In the 18th century, the Quakers prohibited their members from profiting from the slave trade, and Methodism’s co-founder Reverend John Wesley spoke of the evils of the leather tanning industry. Clearly, a “socially responsible” investor needs to change along with the times. The six-year-old Sustainability Accounting Standards Board (SASB) is a good step in that ongoing evolution, as are this week’s moves by Betterment and Wealthfront and this year’s actions by Motif and OpenInvest to enable customers to align their investments with their values. Still, more work needs to be done to keep pace with our evolving tech-fueled economy. Should appropriate disclosures on consumer data and algorithm influencing be core SRI metrics? Or how about the impenetrability of terms of service agreements? See below, and bravo to Purple for making a serious point in a funny way.
FICO's flawed but fabulous rocket power.
The smart folks at PeerIQ pointed out an interesting dynamic relevant to the marketplace/online lending sector: consumers’ FICO scores are at an all-time high, despite rising delinquencies on auto, student and personal loans. See below for their take on what’s going on (hint: FICO’s got problems). Meanwhile, the stock of Equifax, which offers several FICO products, is crushing the S&P 500 this year and was featured recently on CNBC’s Mad Money. Maybe in a future post, PeerIQ can explain why FICO-fueled firms are doing so well if FICO scores are so flawed.
COMINGS AND GOINGS
Crown changes heads at one of London's biggest fintech firms.

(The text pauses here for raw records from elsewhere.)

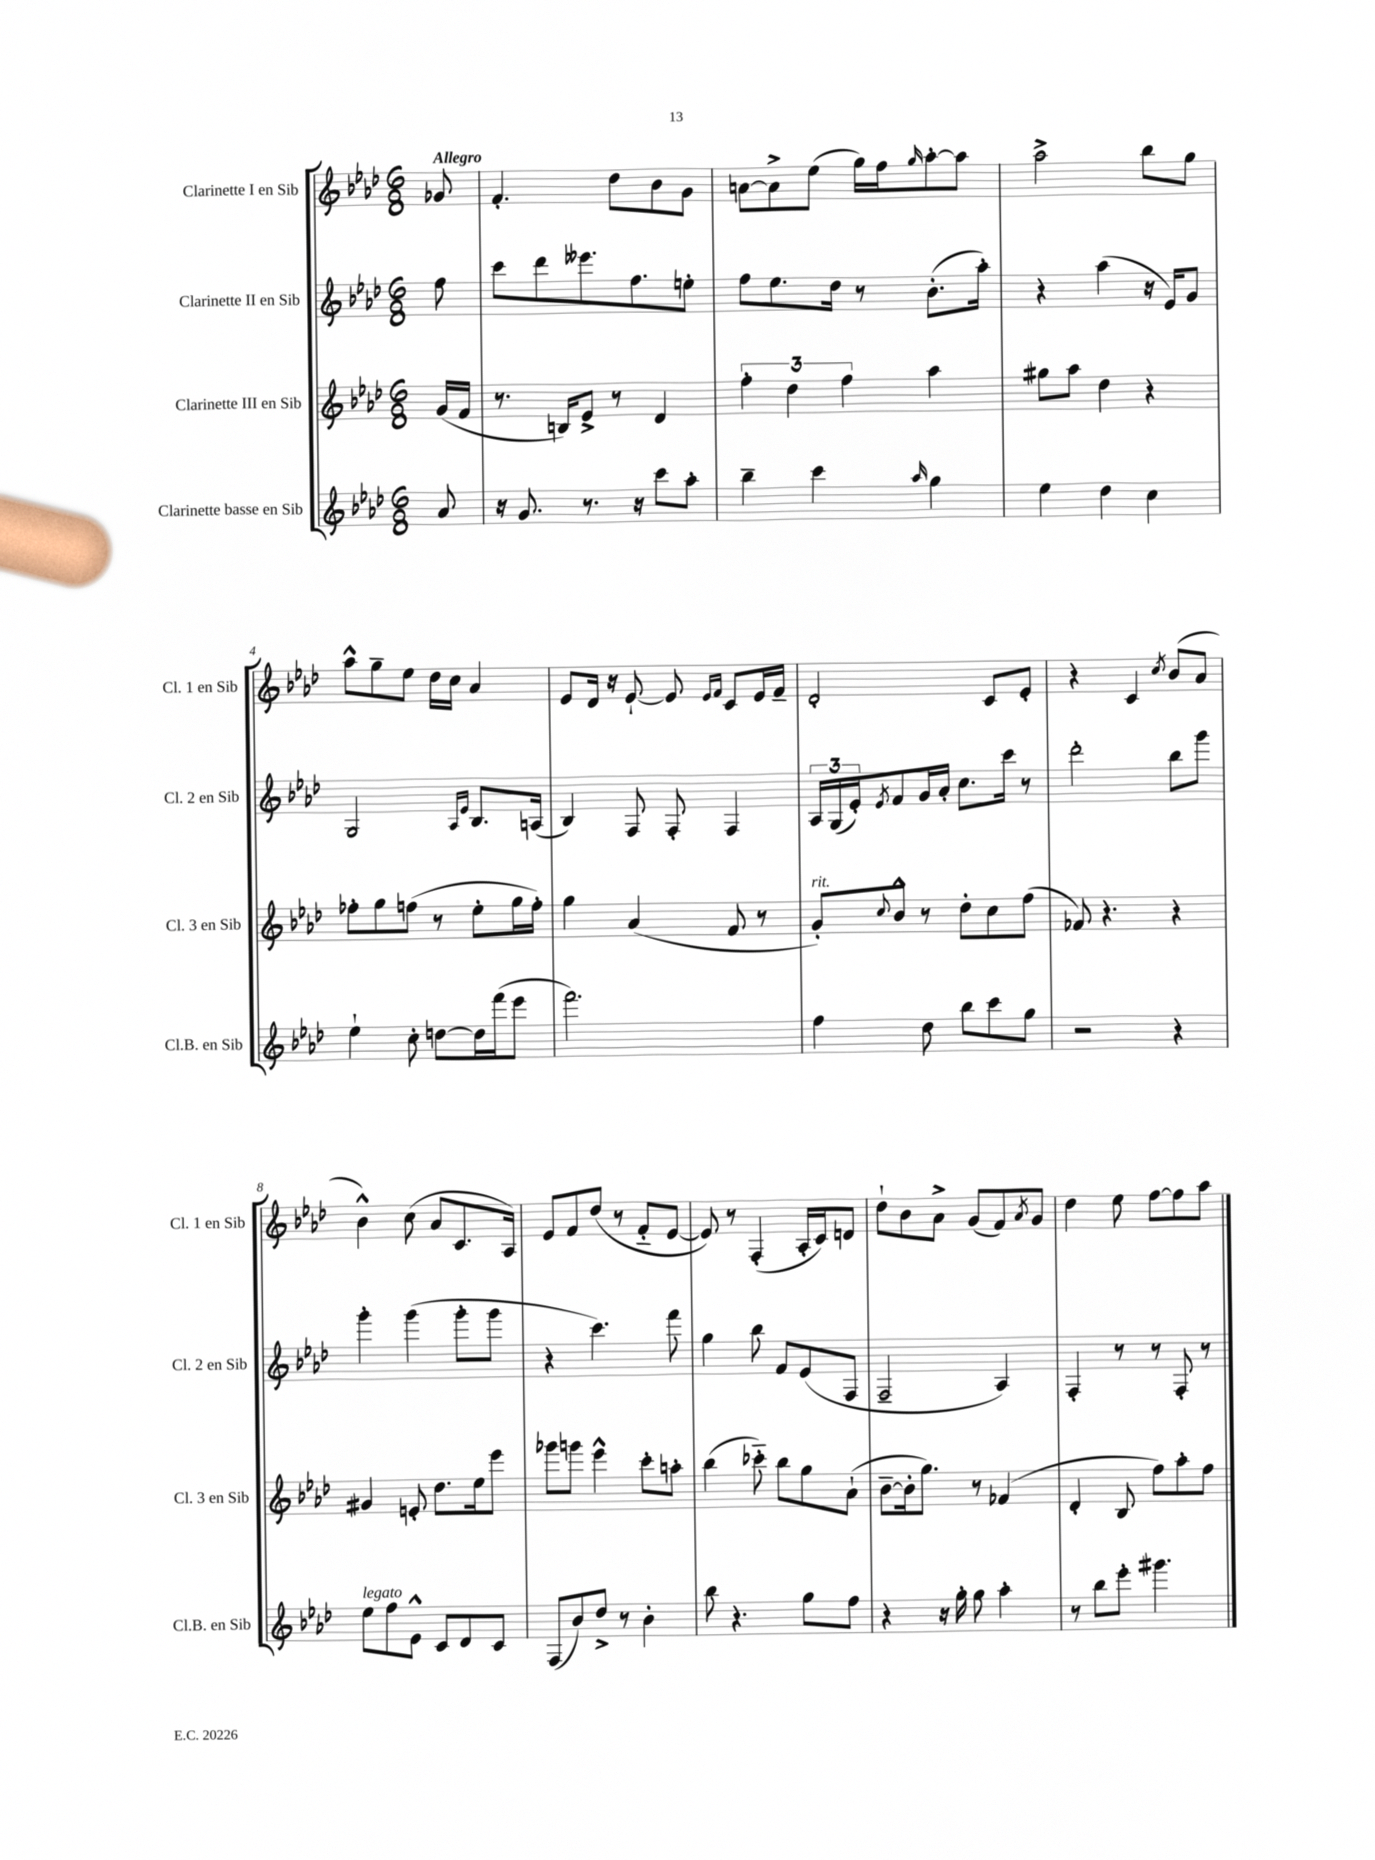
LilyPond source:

<<
\new StaffGroup <<
\new Staff = "s0" \with { instrumentName = "Clarinette I en Sib" shortInstrumentName = "Cl. 1 en Sib" } {
    \clef treble \key aes \major \numericTimeSignature \time 6/8 \partial 8 \tempo "Allegro"
    ges'8 |
    f'4.-. des''8 bes'8 g'8 |
    a'8~ a'8-> ees''8( g''16) f''16 \grace { g''16 } aes''8~-. aes''8 |
    aes''2-> bes''8 g''8 |
    aes''8-^ g''8-- ees''8 des''16 c''16 aes'4 |
    ees'8 des'16 r16 ees'8~-! ees'8 \grace { ees'16 f'16 } c'8 ees'16 f'16-- |
    des'2-. c'8 ees'8-. |
    r4 c'4 \acciaccatura { c''8 } bes'8( aes'8 |
    bes'4-^) c''8( aes'8 c'8. aes16) |
    ees'8 f'8 des''8( r8 f'8-_ ees'8~ |
    ees'8) r8 f4-.( aes16-. c'16) d'8 |
    des''8-! bes'8 aes'8-> g'8( f'8) \acciaccatura { aes'8 } g'8 |
    des''4 ees''8 f''8~ f''8 aes''8 \bar "|." |
}
\new Staff = "s1" \with { instrumentName = "Clarinette II en Sib" shortInstrumentName = "Cl. 2 en Sib" } {
    \clef treble \key aes \major \numericTimeSignature \time 6/8 \partial 8
    f''8 |
    c'''8 des'''8 eeses'''8. f''8. e''8-. |
    f''8 ees''8. des''16 r8 bes'8.-.( aes''16-.) |
    r4 aes''4( r16 ees'16) g'8 |
    g2 \grace { aes16 ees'16 } bes8. a16( |
    bes4) f8 f8-. f4 |
    \tuplet 3/2 { aes16 g16( ees'16-.) } \acciaccatura { ees'8 } f'8 g'16 aes'16-. c''8. c'''16 r8 |
    des'''2-. bes''8 g'''8 |
    g'''4-. g'''4( g'''8-. g'''8 |
    r4 c'''4.) f'''8 |
    g''4 bes''8 f'8 ees'8( f8 |
    f2-- aes4) |
    f4-. r8 r8 f8-. r8 \bar "|." |
}
\new Staff = "s2" \with { instrumentName = "Clarinette III en Sib" shortInstrumentName = "Cl. 3 en Sib" } {
    \clef treble \key aes \major \numericTimeSignature \time 6/8 \partial 8
    g'16( f'16 |
    r8. b16) ees'8-> r8 des'4 |
    \tuplet 3/2 { f''4-. des''4 f''4 } aes''4 |
    gis''8 aes''8 des''4 r4 |
    fes''8-. g''8 f''8( r8 ees''8-. g''16 f''16-.) |
    g''4 aes'4( f'8 r8 |
    g'8-.^\markup { \italic "rit." }) \appoggiatura { c''8 } bes'8-^ r8 des''8-. c''8 f''8( |
    fes'8) r4. r4 |
    gis'4 e'8-. des''8. ees''16 ees'''8 |
    ges'''8 g'''8 ees'''4-^ c'''8-. a''8-. |
    bes''4( ces'''8-_) bes''8 g''8 aes'8-!( |
    bes'8~-- bes'16-. g''8.) r8 fes'4( |
    des'4-. bes8 f''8) aes''8-. f''8 \bar "|." |
}
\new Staff = "s3" \with { instrumentName = "Clarinette basse en Sib" shortInstrumentName = "Cl.B. en Sib" } {
    \clef treble \key aes \major \numericTimeSignature \time 6/8 \partial 8
    aes'8 |
    r16 g'8. r8. r16 c'''8 aes''8-. |
    bes''4-- c'''4 \grace { aes''16 } g''4 |
    ees''4 des''4 c''4 |
    ees''4-! c''8-. d''8~ d''16 f'''16( ees'''8 |
    f'''2.) |
    f''4 des''8 bes''8 c'''8 g''8 |
    r2 r4 |
    ees''8^\markup { \italic "legato" } f''8 ees'8-^ c'8 des'8 c'8 |
    f8( bes'8) des''8-> r8 bes'4-. |
    bes''8 r4. g''8 f''8 |
    r4 r16 g''16-. g''8 aes''4-. |
    r8 bes''8 ees'''8-. gis'''4. \bar "|." |
}
>>
>>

Taavet Hinrikus will be stepping down as CEO of UK-based Transferwise, just months after he said he would relocate the company’s HQ to the EU mainland. While this fits the Brexit doomsday scenarios of fintech start-ups fleeing the UK, new financings by Receipt Bank, Soldo, Tide, Curve and Revolut demonstrate that Britannia remains fertile fintech ground.
COMPANY OF NOTE
Silvernest is one of several home-sharing platforms connecting homeowners with roommates. But what’s distinctive about the Denver-based company is that it’s riding multiple powerful trends affecting the US economy. According to CEO and co-founder Wendi Burkhardt, the typical homeowner who posts a room for rent on Silvernest is a female baby boomer, often unmarried, who finds herself long on spare rooms and short on companions. Renters, meanwhile, average 40 years old and are looking for an economical place to live in desirable US areas. With 50% percent of baby boomers having saved less than $100,000 for retirement (PwC) and the cost of aging skyrocketing, it’s easy to see why an empty nester would wish to turn an extra room into an income source. The acute problems for a generation who didn’t grow up meeting people online, though, relate to the understandable concerns over renter trustworthiness and safety. Enter Silvernest, which emphasizes a background and diligence check as core to its offering. “Several studies by AARP show that living in isolation can be more hazardous to one’s health than smoking 15 cigarettes per day,” said Burkhardt. “With Silvernest, homeowners and renters can rest assured in knowing that parties can come together in a way that maximizes the security of all parties involved.”
Quote of the Week
“Never get into a wrestling match with a pig. You both get dirty, and the pig likes it.”